■ **What is needed**
Only certain lines below are wanted: those starting at the line containing "microscopy of renal" and ending at the line containing "is a micrograph", both included, each retyped exactly.

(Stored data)
[Start of Attachment]

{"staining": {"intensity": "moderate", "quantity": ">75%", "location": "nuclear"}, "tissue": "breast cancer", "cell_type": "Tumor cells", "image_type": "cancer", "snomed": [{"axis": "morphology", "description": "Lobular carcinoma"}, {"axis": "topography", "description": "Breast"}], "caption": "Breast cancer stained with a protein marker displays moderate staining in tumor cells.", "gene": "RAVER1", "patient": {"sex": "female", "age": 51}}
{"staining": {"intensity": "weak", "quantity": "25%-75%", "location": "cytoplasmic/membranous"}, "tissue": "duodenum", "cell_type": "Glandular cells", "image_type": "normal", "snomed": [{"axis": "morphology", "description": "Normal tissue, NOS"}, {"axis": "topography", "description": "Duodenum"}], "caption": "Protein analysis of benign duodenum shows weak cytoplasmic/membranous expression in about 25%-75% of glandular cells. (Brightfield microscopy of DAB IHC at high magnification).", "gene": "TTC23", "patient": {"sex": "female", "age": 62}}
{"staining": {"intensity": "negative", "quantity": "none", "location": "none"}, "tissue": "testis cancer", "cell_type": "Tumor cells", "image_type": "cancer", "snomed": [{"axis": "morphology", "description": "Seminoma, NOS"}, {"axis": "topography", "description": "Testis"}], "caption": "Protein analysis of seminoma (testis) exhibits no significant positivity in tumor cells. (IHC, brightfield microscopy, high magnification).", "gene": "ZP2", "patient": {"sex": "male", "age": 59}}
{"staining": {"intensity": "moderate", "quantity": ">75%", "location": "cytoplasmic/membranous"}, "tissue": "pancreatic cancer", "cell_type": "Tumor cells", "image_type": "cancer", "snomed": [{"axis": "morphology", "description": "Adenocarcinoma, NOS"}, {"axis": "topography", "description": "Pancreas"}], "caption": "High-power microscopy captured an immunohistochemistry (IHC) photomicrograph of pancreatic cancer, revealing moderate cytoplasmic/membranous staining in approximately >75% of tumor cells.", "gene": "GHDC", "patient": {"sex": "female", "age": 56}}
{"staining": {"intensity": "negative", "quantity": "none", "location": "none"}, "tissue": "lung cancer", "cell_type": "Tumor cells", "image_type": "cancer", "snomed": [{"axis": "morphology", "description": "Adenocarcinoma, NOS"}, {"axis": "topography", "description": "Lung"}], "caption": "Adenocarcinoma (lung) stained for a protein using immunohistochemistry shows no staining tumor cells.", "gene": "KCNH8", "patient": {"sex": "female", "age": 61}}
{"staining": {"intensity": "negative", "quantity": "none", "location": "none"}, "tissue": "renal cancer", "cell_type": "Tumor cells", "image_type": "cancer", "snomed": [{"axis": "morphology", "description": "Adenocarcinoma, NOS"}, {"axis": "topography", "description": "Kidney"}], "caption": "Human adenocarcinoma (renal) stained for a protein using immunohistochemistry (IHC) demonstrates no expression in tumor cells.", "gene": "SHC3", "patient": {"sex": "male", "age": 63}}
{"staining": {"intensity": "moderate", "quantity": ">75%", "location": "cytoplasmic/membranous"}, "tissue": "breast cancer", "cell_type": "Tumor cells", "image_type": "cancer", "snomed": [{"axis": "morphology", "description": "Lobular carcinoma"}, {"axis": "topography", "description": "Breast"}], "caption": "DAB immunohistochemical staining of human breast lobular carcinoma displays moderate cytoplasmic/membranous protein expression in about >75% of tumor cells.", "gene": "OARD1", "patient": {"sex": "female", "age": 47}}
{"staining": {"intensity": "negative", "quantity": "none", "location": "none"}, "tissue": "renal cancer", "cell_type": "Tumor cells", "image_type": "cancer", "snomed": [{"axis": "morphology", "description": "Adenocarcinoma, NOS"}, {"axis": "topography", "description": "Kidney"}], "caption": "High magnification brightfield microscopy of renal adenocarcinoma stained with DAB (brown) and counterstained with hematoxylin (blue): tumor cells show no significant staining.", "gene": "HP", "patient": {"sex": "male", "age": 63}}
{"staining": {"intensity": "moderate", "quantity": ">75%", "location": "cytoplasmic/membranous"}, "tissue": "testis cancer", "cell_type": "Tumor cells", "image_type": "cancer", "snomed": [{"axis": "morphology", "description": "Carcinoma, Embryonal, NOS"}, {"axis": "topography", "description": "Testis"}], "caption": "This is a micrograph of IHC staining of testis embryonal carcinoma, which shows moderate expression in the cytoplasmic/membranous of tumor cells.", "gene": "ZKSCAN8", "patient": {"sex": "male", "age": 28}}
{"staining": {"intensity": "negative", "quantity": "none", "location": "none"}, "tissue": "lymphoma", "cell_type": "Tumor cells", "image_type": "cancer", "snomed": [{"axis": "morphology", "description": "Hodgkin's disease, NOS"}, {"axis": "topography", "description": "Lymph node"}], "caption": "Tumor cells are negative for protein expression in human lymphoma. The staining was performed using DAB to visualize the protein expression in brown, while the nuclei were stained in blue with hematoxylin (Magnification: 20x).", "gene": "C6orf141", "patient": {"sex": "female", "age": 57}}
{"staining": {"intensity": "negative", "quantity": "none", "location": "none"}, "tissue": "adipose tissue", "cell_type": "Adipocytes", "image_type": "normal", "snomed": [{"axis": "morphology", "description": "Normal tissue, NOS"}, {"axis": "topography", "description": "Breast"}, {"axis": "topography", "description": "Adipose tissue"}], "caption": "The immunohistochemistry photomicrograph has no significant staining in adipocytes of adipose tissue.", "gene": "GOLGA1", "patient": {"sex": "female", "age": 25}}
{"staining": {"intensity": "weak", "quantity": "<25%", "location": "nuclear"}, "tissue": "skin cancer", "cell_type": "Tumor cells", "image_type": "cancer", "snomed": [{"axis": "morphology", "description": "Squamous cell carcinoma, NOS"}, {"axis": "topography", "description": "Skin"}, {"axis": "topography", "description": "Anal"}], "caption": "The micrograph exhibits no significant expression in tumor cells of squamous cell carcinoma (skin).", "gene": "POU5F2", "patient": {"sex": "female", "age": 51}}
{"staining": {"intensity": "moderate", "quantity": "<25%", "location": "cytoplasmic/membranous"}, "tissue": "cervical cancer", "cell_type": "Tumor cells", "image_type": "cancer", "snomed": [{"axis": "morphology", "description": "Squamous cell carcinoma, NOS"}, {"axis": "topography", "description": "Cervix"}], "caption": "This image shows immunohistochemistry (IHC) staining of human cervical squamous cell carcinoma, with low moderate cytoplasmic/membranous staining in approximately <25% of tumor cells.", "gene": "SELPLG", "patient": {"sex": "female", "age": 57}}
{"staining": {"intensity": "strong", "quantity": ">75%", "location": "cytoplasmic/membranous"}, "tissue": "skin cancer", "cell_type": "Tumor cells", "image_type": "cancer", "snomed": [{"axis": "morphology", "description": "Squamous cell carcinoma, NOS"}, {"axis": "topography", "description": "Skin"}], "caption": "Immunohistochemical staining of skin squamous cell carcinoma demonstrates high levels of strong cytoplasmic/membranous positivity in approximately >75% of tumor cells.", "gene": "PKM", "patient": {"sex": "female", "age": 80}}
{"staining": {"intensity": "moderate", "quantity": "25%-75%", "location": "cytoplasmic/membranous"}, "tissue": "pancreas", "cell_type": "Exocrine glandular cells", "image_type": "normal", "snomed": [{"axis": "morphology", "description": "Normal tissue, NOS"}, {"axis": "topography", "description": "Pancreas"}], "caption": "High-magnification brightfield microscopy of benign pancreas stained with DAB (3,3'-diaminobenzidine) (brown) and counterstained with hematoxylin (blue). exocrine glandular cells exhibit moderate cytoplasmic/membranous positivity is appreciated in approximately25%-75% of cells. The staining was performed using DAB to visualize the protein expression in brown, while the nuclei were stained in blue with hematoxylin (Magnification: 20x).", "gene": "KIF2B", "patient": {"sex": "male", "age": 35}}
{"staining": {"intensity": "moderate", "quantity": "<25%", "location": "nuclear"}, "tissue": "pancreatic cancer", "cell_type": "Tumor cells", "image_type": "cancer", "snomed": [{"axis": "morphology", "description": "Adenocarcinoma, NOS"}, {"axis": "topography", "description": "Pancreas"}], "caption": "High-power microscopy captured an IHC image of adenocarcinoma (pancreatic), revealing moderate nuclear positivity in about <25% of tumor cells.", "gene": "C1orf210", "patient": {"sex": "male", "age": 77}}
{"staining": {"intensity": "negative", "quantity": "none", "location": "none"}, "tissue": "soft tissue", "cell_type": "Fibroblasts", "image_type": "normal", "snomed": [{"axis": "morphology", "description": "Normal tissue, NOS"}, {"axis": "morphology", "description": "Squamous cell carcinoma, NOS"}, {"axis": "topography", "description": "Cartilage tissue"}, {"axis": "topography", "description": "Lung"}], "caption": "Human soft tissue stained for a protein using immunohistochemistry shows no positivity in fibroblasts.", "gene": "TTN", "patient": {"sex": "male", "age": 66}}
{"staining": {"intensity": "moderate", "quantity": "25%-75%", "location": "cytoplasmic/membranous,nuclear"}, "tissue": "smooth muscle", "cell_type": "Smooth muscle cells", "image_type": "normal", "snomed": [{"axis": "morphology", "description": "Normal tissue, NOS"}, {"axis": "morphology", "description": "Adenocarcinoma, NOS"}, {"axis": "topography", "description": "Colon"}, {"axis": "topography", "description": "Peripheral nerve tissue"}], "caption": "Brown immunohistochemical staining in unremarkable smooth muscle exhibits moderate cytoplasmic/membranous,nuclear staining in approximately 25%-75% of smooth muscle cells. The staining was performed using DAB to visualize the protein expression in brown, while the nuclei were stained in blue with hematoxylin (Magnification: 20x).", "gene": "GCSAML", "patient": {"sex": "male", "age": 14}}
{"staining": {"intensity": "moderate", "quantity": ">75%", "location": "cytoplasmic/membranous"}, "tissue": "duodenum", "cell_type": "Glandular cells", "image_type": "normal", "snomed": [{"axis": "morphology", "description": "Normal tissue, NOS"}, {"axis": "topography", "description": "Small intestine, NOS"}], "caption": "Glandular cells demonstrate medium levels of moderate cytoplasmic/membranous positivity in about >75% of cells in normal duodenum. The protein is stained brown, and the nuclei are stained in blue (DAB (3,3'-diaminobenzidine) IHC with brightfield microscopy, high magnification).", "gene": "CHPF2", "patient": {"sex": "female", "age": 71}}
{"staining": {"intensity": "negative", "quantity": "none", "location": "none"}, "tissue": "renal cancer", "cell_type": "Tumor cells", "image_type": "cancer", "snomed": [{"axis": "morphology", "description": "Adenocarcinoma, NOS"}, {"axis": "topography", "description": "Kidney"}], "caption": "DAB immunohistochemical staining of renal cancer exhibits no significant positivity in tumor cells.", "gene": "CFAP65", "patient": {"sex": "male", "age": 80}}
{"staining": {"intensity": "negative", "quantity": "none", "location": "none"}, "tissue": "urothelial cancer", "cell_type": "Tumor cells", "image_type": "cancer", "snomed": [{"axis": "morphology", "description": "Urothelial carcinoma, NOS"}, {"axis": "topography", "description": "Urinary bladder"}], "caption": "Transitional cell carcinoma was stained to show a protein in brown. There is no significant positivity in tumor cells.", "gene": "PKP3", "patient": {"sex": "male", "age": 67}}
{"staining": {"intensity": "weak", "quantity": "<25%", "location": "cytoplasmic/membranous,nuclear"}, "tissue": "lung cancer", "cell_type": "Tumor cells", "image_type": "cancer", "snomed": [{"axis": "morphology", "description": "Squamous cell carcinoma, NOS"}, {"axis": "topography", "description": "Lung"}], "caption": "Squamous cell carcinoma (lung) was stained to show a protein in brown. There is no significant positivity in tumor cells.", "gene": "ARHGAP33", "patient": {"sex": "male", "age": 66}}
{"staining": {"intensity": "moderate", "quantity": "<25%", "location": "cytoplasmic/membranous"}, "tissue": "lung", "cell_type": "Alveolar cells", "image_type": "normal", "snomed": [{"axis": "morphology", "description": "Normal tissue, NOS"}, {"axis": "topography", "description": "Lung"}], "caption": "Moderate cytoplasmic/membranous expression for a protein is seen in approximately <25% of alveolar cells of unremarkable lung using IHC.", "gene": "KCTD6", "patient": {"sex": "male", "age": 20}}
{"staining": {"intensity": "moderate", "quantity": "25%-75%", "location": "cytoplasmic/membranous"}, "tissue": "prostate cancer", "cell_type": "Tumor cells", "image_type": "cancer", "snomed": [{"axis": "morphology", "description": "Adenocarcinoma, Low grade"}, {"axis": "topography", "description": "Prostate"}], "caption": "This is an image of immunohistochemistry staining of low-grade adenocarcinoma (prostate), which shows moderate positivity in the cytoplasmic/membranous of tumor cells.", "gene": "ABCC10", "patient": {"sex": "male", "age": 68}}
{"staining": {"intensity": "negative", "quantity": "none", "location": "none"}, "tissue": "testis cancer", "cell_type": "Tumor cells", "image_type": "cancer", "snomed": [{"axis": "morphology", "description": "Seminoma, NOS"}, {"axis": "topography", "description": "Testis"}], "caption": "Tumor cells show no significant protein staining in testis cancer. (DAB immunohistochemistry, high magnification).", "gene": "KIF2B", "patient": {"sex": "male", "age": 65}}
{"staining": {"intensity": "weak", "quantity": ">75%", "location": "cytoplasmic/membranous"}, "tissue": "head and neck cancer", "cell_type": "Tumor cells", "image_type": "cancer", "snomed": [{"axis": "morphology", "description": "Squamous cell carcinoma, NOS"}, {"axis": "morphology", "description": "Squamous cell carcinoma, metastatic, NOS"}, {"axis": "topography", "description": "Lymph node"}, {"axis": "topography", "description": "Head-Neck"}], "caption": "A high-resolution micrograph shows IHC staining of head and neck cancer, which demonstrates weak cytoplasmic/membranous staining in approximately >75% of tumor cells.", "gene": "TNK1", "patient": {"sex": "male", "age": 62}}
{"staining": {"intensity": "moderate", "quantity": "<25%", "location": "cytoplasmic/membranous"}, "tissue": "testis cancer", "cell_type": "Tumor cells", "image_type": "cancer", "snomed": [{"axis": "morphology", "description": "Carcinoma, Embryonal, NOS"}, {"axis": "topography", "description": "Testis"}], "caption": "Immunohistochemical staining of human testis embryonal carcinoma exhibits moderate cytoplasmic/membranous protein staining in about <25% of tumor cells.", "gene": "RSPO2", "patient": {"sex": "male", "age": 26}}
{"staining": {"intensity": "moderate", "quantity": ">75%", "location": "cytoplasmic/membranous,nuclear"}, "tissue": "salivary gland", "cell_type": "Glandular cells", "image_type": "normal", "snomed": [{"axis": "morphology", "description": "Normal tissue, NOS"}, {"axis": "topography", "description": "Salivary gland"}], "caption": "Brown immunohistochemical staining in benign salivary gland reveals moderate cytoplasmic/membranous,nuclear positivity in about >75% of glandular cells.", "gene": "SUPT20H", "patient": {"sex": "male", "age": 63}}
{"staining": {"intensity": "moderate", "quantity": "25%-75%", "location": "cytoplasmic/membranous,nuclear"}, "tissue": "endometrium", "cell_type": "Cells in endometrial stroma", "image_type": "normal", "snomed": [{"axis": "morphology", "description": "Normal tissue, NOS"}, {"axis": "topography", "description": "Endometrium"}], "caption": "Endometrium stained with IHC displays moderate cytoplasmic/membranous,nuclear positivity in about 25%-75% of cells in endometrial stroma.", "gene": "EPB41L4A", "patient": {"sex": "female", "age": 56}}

[End of Attachment]

■ **Reply to the task**
{"staining": {"intensity": "negative", "quantity": "none", "location": "none"}, "tissue": "renal cancer", "cell_type": "Tumor cells", "image_type": "cancer", "snomed": [{"axis": "morphology", "description": "Adenocarcinoma, NOS"}, {"axis": "topography", "description": "Kidney"}], "caption": "High magnification brightfield microscopy of renal adenocarcinoma stained with DAB (brown) and counterstained with hematoxylin (blue): tumor cells show no significant staining.", "gene": "HP", "patient": {"sex": "male", "age": 63}}
{"staining": {"intensity": "moderate", "quantity": ">75%", "location": "cytoplasmic/membranous"}, "tissue": "testis cancer", "cell_type": "Tumor cells", "image_type": "cancer", "snomed": [{"axis": "morphology", "description": "Carcinoma, Embryonal, NOS"}, {"axis": "topography", "description": "Testis"}], "caption": "This is a micrograph of IHC staining of testis embryonal carcinoma, which shows moderate expression in the cytoplasmic/membranous of tumor cells.", "gene": "ZKSCAN8", "patient": {"sex": "male", "age": 28}}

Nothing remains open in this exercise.